New Research: Intermittent Fasting Might Not Be As Safe as We Thought

Intermittent fasting is a popular dietary trend that involves cycling between periods of eating and fasting. It is believed to have various health benefits such as weight loss, improved insulin sensitivity, and reduced inflammation.

• The popular dietary trend has been linked to dangerous eating disorder attitudes and behaviors among adolescents and young adults.

A recent study published in the journal Eating Behaviors has shed light on the potential negative effects of intermittent fasting, a popular dietary trend in which people abstain from eating for more than 8 hours at a time. Although intermittent fasting is often promoted as a way to improve health and control or lose weight, few studies have examined its potential risks.

According to the study which analyzed data from over 2,700 adolescents and young adults in Canada, intermittent fasting was found to be linked to disordered eating behaviors in women, including binge eating and compensatory behaviors such as vomiting and compulsive exercise. Men who practiced intermittent fasting were also more likely to report compulsive exercise.

The prevalence of intermittent fasting behaviors among adolescents and young adults was notable.

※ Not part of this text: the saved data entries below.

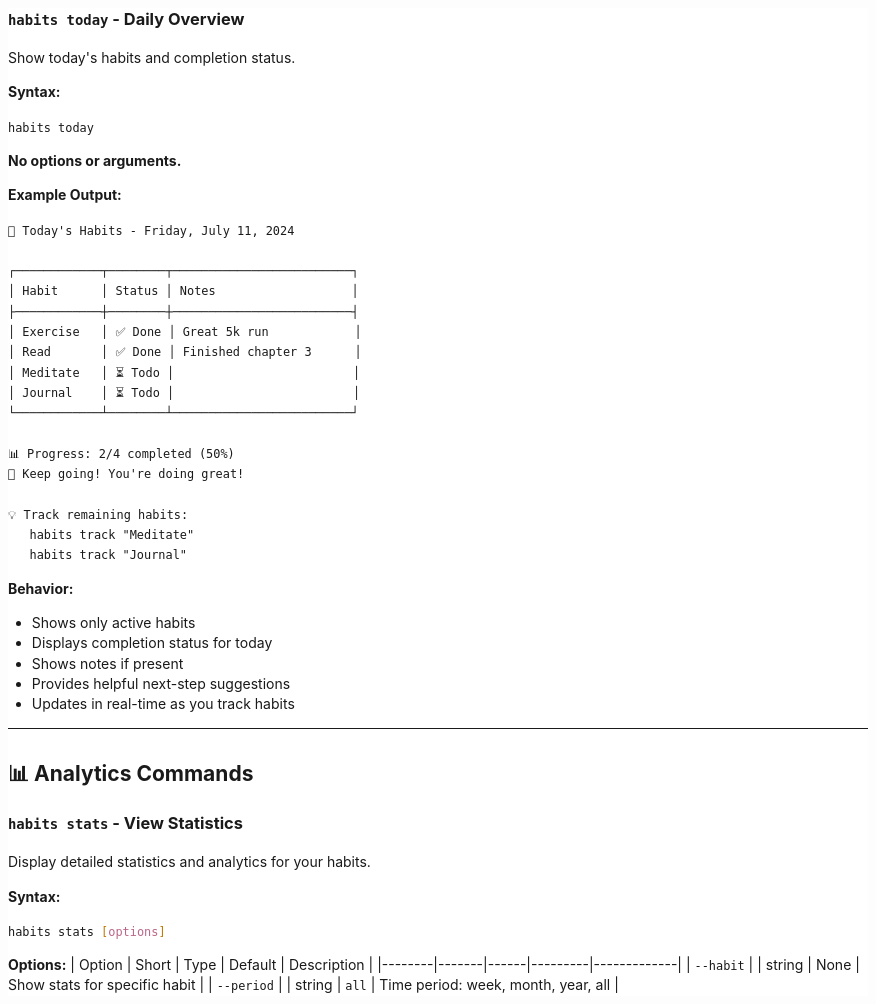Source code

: ### `habits today` - Daily Overview

Show today's habits and completion status.

**Syntax:**
```bash
habits today
```

**No options or arguments.**

**Example Output:**
```
🌅 Today's Habits - Friday, July 11, 2024

┌────────────┬────────┬─────────────────────────┐
│ Habit      │ Status │ Notes                   │
├────────────┼────────┼─────────────────────────┤
│ Exercise   │ ✅ Done │ Great 5k run            │
│ Read       │ ✅ Done │ Finished chapter 3      │
│ Meditate   │ ⏳ Todo │                         │
│ Journal    │ ⏳ Todo │                         │
└────────────┴────────┴─────────────────────────┘

📊 Progress: 2/4 completed (50%)
🎯 Keep going! You're doing great!

💡 Track remaining habits:
   habits track "Meditate"
   habits track "Journal"
```

**Behavior:**
- Shows only active habits
- Displays completion status for today
- Shows notes if present
- Provides helpful next-step suggestions
- Updates in real-time as you track habits

---

## 📊 Analytics Commands

### `habits stats` - View Statistics

Display detailed statistics and analytics for your habits.

**Syntax:**
```bash
habits stats [options]
```

**Options:**
| Option | Short | Type | Default | Description |
|--------|-------|------|---------|-------------|
| `--habit` | | string | None | Show stats for specific habit |
| `--period` | | string | `all` | Time period: week, month, year, all |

In total, 47% of women, 38% of men, and 52% of transgender or gender non-conforming individuals reported engaging in intermittent fasting in the past 12 months.

“Given our findings, it is problematic how prevalent intermittent fasting was in our sample,” says lead author Kyle T. Ganson, Ph.D., MSW, assistant professor at the University of Toronto’s Factor-Inwentash Faculty of Social Work.

In all three groups, participants reported an average of 100 days where they engaged in intermittent fasting over the past 12 months.

“The associations found between intermittent fasting and eating disorder behaviors are particularly salient, given the significant increase in eating disorders among adolescents and young adults since the start of the COVID-19 pandemic,” says Jason M. Nagata, MD, MSc, assistant professor at the University of California, San Francisco, and a study co-author.

The findings provide a warning to healthcare professionals about recommending intermittent fasting as a means of weight loss, as it may facilitate eating disorder attitudes and behaviors.

“We need more education in healthcare settings and greater awareness in popular culture, including social media, of the potential harms of intermittent fasting,” says Ganson. “At this point, the proposed benefits are still unclear and unsupported by research, and the potential harms are becoming clearer.”